Materials and methods

Synthesis of CP1 Crystals

CP1 crystals were prepared according to the following procedures. First, 1,3-bis(4-piperidyl) propane (0.1 mmol, 0.021 g) and SbCl3 (0.1 mmol, 0.023 g) were added into the mixed solution of HCl (2 mL) and ethanol (3 mL). The mixture was then heated to 110 °C for 2 h until complete dissolution. CP1 crystals were achieved by slowly cooling the reaction mixture to 60 °C at a rate of 10 °C/h.

Synthesis of CP2 crystals

The synthesis procedure of CP2 is similar to that of CP1, except HCl was used as reaction solvents.

Fabrication of CP2 film

Firstly, CP2 crystals (0.2 g) were ground into powders and were uniformly dispersed in 5 mL 0.1 g/mL toluene/(SEBS-g-MAH, SGM) solvent. Then, the mixed solution was continuously stirred for 12 h. Lastly, the homogeneous liquid was poured on glass sheet and slowly evaporated for 24 h at room temperature, resulting in the formation of a CP2 film.

Structural characterization

The crystal structures for CP1 and CP2 crystals were determined on a Bruker Smart Apex CCD diffractometer with monochrome Mo-K radiation (λ = 0.71073 Å) source. The related PXRD tests were performed on an X-ray diffractometer D8 Advance A25. TG measurements were conducted on the NETZSCH STA-2500 synchronous thermal analyzer, with a heating rate of 10 °C/min in an air atmosphere. XPS tests were collected on a Shimazu Axis Supra spectrometer.

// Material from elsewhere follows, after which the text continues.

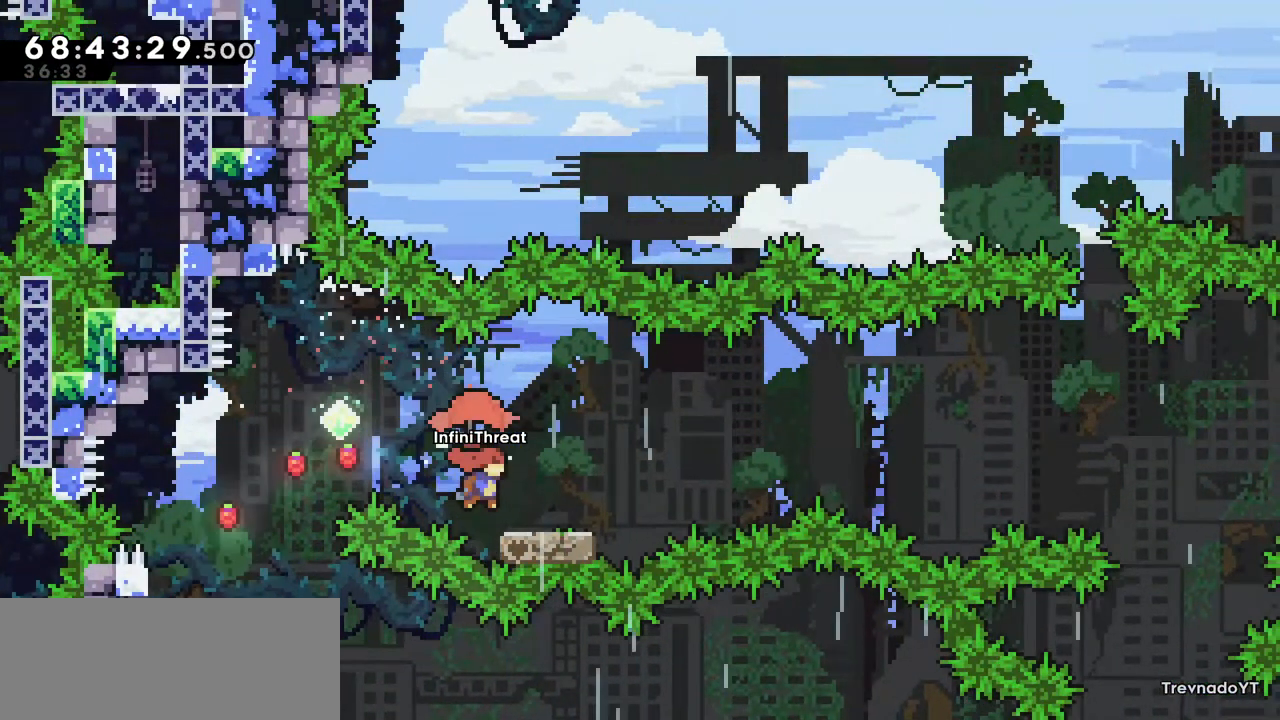
{"keys": ["jump", "right"], "events": [[17, "dash", "down"], [150, "dash", "up"], [200, "down", "up"], [200, "jump", "down"]]}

Photoluminescence measurements

The photophysical properties of CP1 and CP2 crystals, including PLE spectra, PL spectra, emission lifetimes, and PLQYs, were measured using an Edinburgh Instruments FLS980 Spectrophotometer.

Scintillation characterization

The scintillation performance, including RL spectra and linear X-ray response, of CP1 and CP2 crystals were obtained using a spectrofluorometer equipped with an X-ray source of an Au target. The light yields of CP1 and CP2 crystals were calculated with BGO as a reference. BGO powders were pressed into a mould with a diameter of 0.7 cm and a thickness of 0.1 mm. Based on the material’s density and a fixed volume, the mass of Sb3+-based halides was accurately determined. The samples were set at the same position to measure the XEL spectra, and the corresponding RL spectra were recorded by a spectrofluorometer. Finally, by integrating the steady-state XEL spectra, the light yields of CP1 and CP2 crystals were determined to be 19,503 and 32,332 photons MeV–1 respectively.

Simulation section

The density functional theory (DFT) calculations for CP1 and CP2 crystals are achieved using the Vienna Ab-initio Simulation Package (VASP), employing the projector augmented wave (PAW) method. The relaxations for CP1 and CP2 crystals are performed with Gamma-only k-point, and a k-point mesh 2 × 2 × 2 with a separation of about 0.04 eV/Å is conducted for them. The energy cutoff for plane wave is set to 400 eV, the convergence energy criterion is set to 10-5 eV and the convergence threshold is set to 0.02 eV/Å.